▶ [TO-DO ITEM] Among the entries below, how many lines include "nire"? Answer with the number only.

(Dataset entries)
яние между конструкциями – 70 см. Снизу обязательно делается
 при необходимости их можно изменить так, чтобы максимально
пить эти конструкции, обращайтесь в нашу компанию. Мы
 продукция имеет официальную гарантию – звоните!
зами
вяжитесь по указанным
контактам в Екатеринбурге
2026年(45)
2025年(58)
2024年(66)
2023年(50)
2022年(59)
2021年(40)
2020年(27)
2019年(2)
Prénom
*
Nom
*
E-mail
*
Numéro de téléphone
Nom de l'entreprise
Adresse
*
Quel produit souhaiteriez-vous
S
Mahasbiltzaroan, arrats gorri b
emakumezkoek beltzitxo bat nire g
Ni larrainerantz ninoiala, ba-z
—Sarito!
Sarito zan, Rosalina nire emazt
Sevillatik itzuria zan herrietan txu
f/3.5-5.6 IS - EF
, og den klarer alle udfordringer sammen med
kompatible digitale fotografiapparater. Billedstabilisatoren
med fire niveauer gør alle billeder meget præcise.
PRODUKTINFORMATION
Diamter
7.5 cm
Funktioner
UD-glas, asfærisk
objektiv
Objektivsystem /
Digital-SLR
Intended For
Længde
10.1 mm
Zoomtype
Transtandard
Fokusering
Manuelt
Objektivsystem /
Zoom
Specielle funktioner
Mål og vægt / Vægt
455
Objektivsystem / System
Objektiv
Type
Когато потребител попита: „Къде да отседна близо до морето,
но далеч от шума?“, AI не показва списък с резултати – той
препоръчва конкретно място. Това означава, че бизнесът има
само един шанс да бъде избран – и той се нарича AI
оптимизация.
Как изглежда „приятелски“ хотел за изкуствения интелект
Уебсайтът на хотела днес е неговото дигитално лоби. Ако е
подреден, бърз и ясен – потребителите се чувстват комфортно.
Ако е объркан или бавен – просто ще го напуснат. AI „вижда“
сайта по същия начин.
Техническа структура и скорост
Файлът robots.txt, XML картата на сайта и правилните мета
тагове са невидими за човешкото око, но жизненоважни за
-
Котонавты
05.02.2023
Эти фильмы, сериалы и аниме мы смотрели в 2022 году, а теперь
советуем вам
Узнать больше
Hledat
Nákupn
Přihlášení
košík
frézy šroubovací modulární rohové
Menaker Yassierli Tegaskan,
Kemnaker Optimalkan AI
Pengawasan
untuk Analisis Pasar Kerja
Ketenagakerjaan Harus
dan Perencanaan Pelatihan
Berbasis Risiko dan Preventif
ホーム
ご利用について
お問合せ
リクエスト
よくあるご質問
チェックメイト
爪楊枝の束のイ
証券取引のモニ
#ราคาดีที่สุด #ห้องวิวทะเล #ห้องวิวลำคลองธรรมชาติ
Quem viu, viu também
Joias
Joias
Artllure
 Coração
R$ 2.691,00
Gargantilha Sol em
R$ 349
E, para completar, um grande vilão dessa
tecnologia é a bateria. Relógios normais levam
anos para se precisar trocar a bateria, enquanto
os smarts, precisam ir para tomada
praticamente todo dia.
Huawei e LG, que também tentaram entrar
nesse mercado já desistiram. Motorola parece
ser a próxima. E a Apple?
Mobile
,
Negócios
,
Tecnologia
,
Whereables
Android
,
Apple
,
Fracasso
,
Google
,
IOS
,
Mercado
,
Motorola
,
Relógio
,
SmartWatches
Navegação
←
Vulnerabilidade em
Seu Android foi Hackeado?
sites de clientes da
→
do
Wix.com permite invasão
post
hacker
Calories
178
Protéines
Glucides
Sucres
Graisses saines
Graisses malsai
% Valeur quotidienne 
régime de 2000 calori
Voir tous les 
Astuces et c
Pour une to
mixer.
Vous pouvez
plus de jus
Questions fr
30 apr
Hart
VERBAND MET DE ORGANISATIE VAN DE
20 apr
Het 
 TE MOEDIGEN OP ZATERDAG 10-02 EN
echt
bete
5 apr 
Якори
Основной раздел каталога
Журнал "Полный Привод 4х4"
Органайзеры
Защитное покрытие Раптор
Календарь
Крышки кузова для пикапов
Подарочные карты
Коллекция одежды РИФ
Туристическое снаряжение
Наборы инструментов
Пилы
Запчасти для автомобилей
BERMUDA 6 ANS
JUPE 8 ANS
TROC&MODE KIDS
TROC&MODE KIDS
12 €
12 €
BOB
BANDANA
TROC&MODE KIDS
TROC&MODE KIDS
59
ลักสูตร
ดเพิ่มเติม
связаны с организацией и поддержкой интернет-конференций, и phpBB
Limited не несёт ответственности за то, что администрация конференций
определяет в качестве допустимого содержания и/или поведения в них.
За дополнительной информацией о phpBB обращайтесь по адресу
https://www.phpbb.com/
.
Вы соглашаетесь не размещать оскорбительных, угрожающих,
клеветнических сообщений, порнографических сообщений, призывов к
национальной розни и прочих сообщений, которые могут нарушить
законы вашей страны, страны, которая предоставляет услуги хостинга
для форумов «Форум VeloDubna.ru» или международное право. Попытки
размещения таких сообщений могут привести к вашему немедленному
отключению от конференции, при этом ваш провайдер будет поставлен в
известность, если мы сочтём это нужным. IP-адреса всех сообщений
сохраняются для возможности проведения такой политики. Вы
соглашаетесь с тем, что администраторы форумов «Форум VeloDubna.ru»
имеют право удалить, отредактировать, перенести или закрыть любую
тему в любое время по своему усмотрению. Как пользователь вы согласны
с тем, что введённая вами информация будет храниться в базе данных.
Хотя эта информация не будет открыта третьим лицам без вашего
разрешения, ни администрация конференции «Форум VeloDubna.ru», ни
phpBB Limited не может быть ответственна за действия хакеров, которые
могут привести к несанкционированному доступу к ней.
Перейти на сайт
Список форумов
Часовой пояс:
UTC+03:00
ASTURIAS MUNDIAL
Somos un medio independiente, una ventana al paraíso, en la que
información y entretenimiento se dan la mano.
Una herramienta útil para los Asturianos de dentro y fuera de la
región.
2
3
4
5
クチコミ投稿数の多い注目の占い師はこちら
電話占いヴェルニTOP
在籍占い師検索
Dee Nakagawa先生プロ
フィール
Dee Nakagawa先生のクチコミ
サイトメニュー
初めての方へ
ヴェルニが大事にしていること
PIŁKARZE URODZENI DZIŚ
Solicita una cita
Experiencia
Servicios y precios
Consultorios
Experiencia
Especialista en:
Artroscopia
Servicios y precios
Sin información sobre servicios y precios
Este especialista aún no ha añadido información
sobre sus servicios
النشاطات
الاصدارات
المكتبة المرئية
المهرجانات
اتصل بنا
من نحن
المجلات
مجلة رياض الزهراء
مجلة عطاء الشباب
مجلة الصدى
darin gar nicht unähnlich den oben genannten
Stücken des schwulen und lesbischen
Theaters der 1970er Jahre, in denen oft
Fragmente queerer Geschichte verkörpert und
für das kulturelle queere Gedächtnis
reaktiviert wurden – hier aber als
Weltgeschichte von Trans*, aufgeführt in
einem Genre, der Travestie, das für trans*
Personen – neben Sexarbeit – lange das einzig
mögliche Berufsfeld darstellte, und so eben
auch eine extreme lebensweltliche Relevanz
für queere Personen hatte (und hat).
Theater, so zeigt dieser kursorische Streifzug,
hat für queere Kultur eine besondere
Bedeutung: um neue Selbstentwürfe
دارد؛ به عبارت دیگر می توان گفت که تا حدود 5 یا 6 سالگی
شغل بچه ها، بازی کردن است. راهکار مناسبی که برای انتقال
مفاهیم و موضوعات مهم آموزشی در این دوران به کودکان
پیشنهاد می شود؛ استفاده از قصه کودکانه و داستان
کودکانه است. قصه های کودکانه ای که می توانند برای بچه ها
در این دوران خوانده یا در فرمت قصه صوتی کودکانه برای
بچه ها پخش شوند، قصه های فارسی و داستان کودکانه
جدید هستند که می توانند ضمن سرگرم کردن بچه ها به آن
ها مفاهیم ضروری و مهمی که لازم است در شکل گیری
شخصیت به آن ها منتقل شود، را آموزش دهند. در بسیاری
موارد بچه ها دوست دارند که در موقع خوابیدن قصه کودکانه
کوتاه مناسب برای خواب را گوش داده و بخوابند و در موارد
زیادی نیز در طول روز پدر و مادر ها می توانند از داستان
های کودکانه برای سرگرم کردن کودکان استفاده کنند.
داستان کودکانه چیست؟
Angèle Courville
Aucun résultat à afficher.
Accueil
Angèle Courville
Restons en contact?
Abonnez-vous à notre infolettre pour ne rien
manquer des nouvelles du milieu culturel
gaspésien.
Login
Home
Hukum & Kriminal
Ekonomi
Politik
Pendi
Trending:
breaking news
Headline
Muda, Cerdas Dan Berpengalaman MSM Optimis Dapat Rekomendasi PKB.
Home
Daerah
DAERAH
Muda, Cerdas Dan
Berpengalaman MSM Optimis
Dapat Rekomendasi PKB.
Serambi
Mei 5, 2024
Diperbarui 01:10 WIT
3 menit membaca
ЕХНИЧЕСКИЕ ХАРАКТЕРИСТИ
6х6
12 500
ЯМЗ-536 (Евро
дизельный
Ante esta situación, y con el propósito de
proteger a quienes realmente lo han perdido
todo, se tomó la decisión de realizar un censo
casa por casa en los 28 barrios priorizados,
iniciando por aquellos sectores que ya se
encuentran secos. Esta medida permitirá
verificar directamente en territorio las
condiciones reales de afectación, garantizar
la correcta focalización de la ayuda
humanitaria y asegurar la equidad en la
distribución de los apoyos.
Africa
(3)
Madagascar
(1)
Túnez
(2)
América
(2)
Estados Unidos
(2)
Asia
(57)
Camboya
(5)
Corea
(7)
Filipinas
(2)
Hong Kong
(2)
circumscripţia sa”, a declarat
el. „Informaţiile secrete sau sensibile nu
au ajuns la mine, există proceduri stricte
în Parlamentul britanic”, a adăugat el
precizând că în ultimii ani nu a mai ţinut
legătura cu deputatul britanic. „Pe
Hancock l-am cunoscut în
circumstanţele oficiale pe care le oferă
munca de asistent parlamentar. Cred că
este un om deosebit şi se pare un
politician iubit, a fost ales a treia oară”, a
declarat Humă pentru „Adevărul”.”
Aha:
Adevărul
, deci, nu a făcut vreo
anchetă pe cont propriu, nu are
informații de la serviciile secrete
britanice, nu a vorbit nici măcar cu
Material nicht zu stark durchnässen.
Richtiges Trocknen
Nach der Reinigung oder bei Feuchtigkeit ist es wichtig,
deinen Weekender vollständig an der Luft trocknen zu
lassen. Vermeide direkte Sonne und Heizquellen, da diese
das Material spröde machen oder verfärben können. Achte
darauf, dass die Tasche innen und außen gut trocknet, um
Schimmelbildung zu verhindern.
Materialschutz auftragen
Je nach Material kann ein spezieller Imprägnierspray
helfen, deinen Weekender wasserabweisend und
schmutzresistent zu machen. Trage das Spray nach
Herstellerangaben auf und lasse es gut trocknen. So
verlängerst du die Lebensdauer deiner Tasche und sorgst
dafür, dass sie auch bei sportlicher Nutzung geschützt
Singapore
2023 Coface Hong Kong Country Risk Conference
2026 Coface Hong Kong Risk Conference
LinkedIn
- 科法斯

▶ [OUTPUT FOR THIS EXERCISE] 2